A bone-repairing nanoparticle paste has been developed that promises faster repair of fractures and breakages. DNA containing two growth-factor genes is encapsulated inside synthetic calcium-phosphate nanoparticles. These genes can enter cells and induce the synthesis of proteins that are able to accelerate bone growth.

The treatment of bone loss or fracture – after trauma, surgery or tumour extractions, for instance – represents a major challenge in clinical medicine. Matthias Epple at the University of Duisburg-Essen, Germany, who leads the team that developed the new bone paste, explains that ‘alternatives, such as bone from donors and synthetic calcium phosphate, suffer from infection problems, poor mechanical stability or inadequate resorption to form new bone.’ The team’s approach combines the bone-forming action of calcium phosphate – the principal component of bone – at the site of injection with further stimulation of bone growth in the surrounding tissue.

Genes for two growth factors are encapsulated within the nanoparticles: bone morphogenetic protein 7 (BMP-7), which stimulates bone-forming cells, and vascular endothelial growth factor (VEGF), which induces the growth of blood vessels for bone-cell nutrition. Following injection, the nanoparticles are taken up by the surrounding cells, where the acidic conditions of the lysosomes dissolves the calcium phosphate and releases the DNA. These transfected cells then produce the growth factors that accelerate bone growth and reduce the amount of time a patient is immobile.
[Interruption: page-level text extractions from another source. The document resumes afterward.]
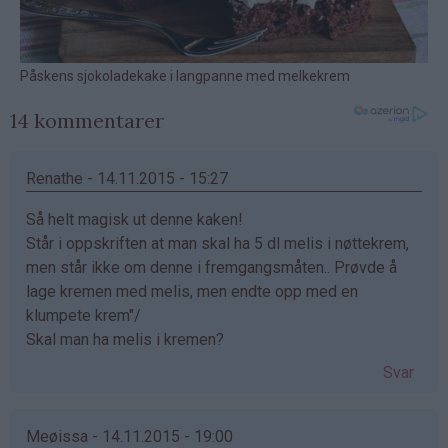
14 kommentarer
Renathe - 14.11.2015 - 15:27
Så helt magisk ut denne kaken!
Står i oppskriften at man skal ha 5 dl melis i nøttekrem,
men står ikke om denne i fremgangsmåten.. Prøvde å
lage kremen med melis, men endte opp med en
klumpete krem"/
Skal man ha melis i kremen?
Svar
Meøissa - 14.11.2015 - 19:00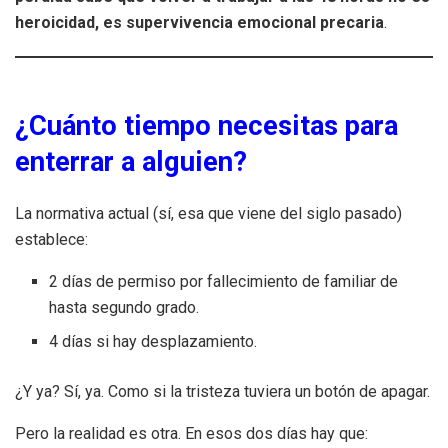
heroicidad, es supervivencia emocional precaria
.
¿Cuánto tiempo necesitas para
enterrar a alguien?
La normativa actual (sí, esa que viene del siglo pasado)
establece:
2 días de permiso por fallecimiento de familiar de
hasta segundo grado.
4 días si hay desplazamiento.
¿Y ya? Sí, ya. Como si la tristeza tuviera un botón de apagar.
Pero la realidad es otra. En esos dos días hay que: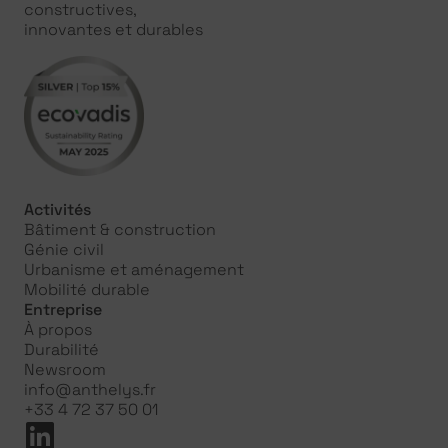
constructives,
innovantes et durables
Activités
Bâtiment & construction
Génie civil
Urbanisme et aménagement
Mobilité durable
Entreprise
À propos
Durabilité
Newsroom
info@anthelys.fr
+33 4 72 37 50 01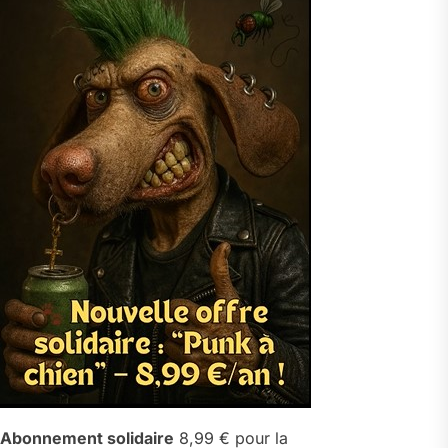
Abonnement solidaire
8,99 € pour la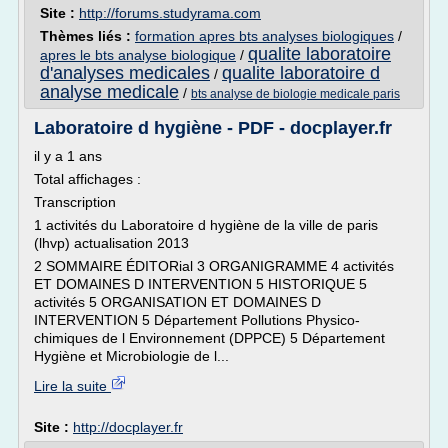
Site :
http://forums.studyrama.com
Thèmes liés :
formation apres bts analyses biologiques
/
qualite laboratoire
apres le bts analyse biologique
/
d'analyses medicales
qualite laboratoire d
/
analyse medicale
/
bts analyse de biologie medicale paris
Laboratoire d hygiène - PDF - docplayer.fr
il y a 1 ans
Total affichages :
Transcription
1 activités du Laboratoire d hygiène de la ville de paris
(lhvp) actualisation 2013
2 SOMMAIRE ÉDITORial 3 ORGANIGRAMME 4 activités
ET DOMAINES D INTERVENTION 5 HISTORIQUE 5
activités 5 ORGANISATION ET DOMAINES D
INTERVENTION 5 Département Pollutions Physico-
chimiques de l Environnement (DPPCE) 5 Département
Hygiène et Microbiologie de l...
Lire la suite
Site :
http://docplayer.fr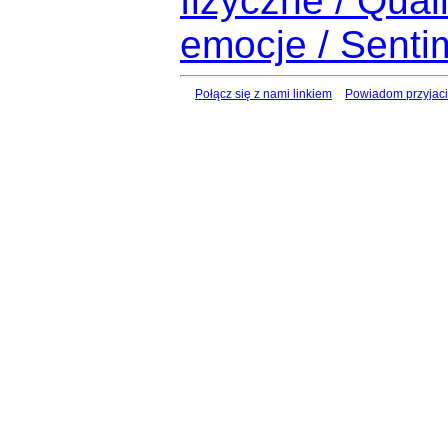
fizyczne / Qual
emocje / Senti
Połącz się z nami linkiem
Powiadom przyjaci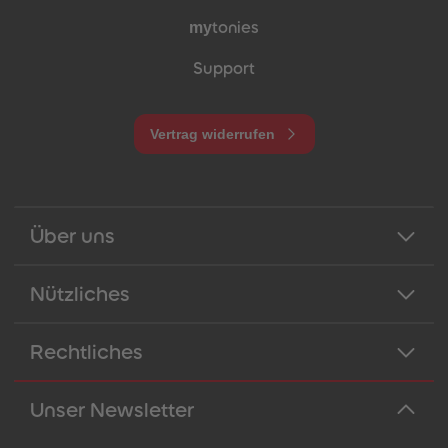
my
tonies
Support
Vertrag widerrufen
Über uns
Nützliches
Rechtliches
Unser Newsletter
Epple expects a long-lasting stimulatory effect that will aid growth over the months and years required for bones to heal fully, preventing the need for multiple injections.

Michael Hofmann, who works on bone cements and drug delivery at the University of Birmingham, UK, remarks: ‘The bioresorbable paste would be replaced quickly by newly formed bone, so effectively you would have a vanishing implant. In a population where an increasing number of people have impaired bone-growth abilities – for instance, the elderly – the findings have tremendous potential for accelerating the regrowth of any bone loss or fracture in orthopaedic and dental applications.’

Epple’s team plan to extend their work on calcium-phosphate nanoparticles to target specific cell types by attaching antibodies to the nanoparticle surface.